• The task: Copy out everything from the start of the records down to the line containing "- **Accurate Results**: Custom", both ends included. Leave the pictures out of your answer.

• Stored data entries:

■ ■ ■ ■ ■ ■ ■

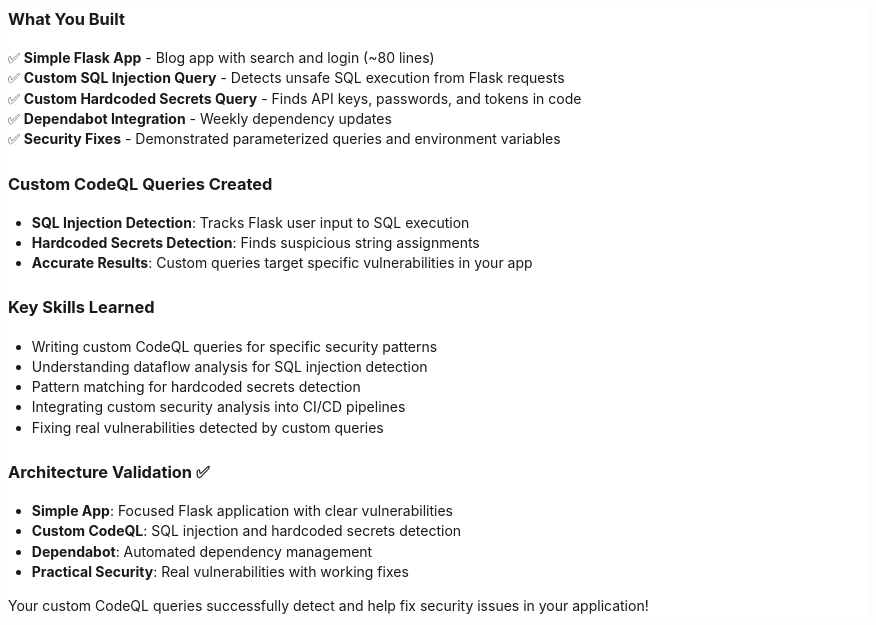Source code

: ### What You Built
✅ **Simple Flask App** - Blog app with search and login (~80 lines)  
✅ **Custom SQL Injection Query** - Detects unsafe SQL execution from Flask requests  
✅ **Custom Hardcoded Secrets Query** - Finds API keys, passwords, and tokens in code  
✅ **Dependabot Integration** - Weekly dependency updates  
✅ **Security Fixes** - Demonstrated parameterized queries and environment variables  

### Custom CodeQL Queries Created
- **SQL Injection Detection**: Tracks Flask user input to SQL execution
- **Hardcoded Secrets Detection**: Finds suspicious string assignments
- **Accurate Results**: Custom queries target specific vulnerabilities in your app

### Key Skills Learned
- Writing custom CodeQL queries for specific security patterns
- Understanding dataflow analysis for SQL injection detection
- Pattern matching for hardcoded secrets detection
- Integrating custom security analysis into CI/CD pipelines
- Fixing real vulnerabilities detected by custom queries

### Architecture Validation ✅
- **Simple App**: Focused Flask application with clear vulnerabilities
- **Custom CodeQL**: SQL injection and hardcoded secrets detection
- **Dependabot**: Automated dependency management
- **Practical Security**: Real vulnerabilities with working fixes

Your custom CodeQL queries successfully detect and help fix security issues in your application!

■ ■ ■ ■ ■ ■ ■

• Output of the task:
Source code

: ### What You Built
✅ **Simple Flask App** - Blog app with search and login (~80 lines)  
✅ **Custom SQL Injection Query** - Detects unsafe SQL execution from Flask requests  
✅ **Custom Hardcoded Secrets Query** - Finds API keys, passwords, and tokens in code  
✅ **Dependabot Integration** - Weekly dependency updates  
✅ **Security Fixes** - Demonstrated parameterized queries and environment variables  

### Custom CodeQL Queries Created
- **SQL Injection Detection**: Tracks Flask user input to SQL execution
- **Hardcoded Secrets Detection**: Finds suspicious string assignments
- **Accurate Results**: Custom queries target specific vulnerabilities in your app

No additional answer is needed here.